In 26 countries, child buttock-battering is prohibited by law (with more in process). In fact, the US was the only UN member that did not ratify the CRC.
PDeverit
9/22/2009 11:36 PM
Child buttock-battering vs. DISCIPLINE:

Child buttock-battering for the purpose of gaining compliance is nothing more than an inherited bad habit.

Its a good idea for people to take a look at what they are doing, and learn how to DISCIPLINE instead of hit.

I think the reason why television shows like "Supernanny" and "Dr. Phil" are so popular is because that is precisely what many (not all) people are trying to do.

There are several reasons why child buttock-battering isn't a good idea.
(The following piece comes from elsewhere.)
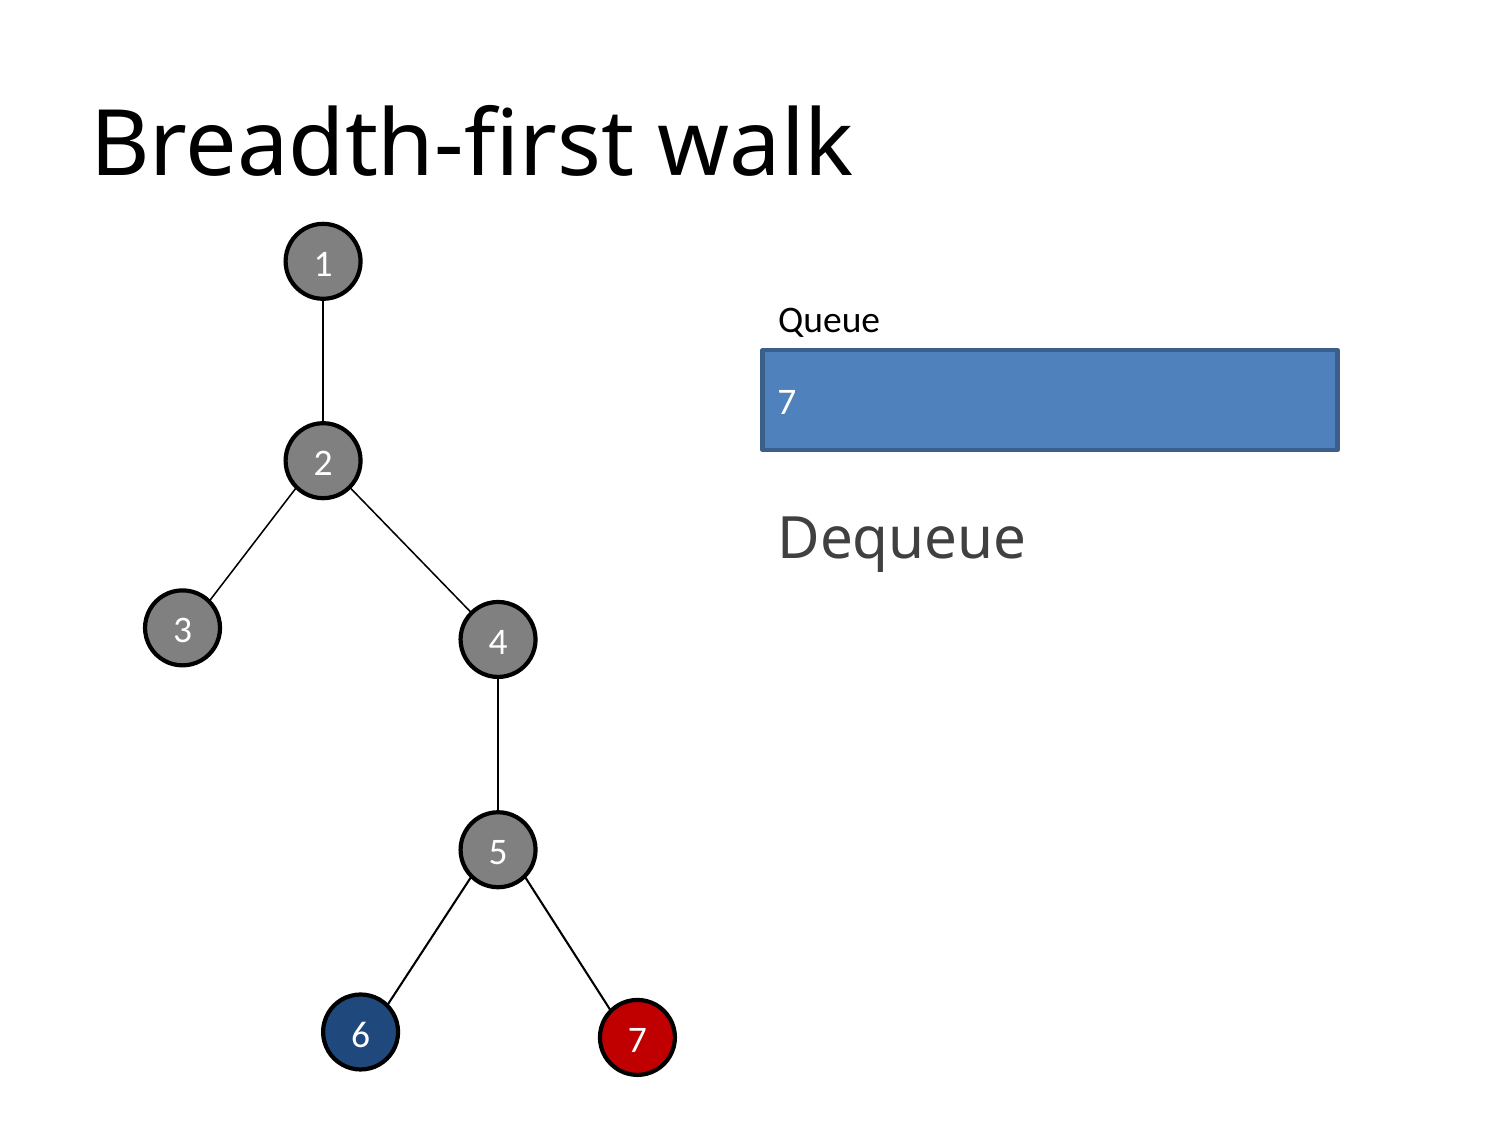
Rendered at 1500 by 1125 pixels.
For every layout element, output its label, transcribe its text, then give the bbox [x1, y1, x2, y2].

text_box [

Here are some good, quick reads recommended by professionals:

Plain Talk About Spanking
by Jordan Riak,

The Sexual Dangers of Spanking Children
by Tom Johnson,

NO VITAL ORGANS THERE So They Say
by Lesli Taylor M.D. and Adah Maurer Ph.D.
modmami
6/25/2009 5:33 PM
I also spank my children when absolutely necessary. Willful disobedience/rebellion or to stress when a dangerous situation requires open ears & a tender heart. I agree that spanking alone does not teach the "right" behaviors. But loving discipline with the purpose of teaching not for the sake of demanding respect. I believe that children want and need to know that what mom & dad say is sacred and should be heeded. I believe that spanking when appropriate helps to shape their character. My children are not perfect, by any means, and even though my days of being spanked were a far cry from a "teachable moment", I believe that over time and with God's help and direction that I will be able to give my children the direction they need to develop into stable, sensitive & strong individuals that know they were loved and will always be loved. When my children come up to me afterwards with a hug and a kiss, asking for forgiveness, deep down they know I love them, & I know I did the right thing.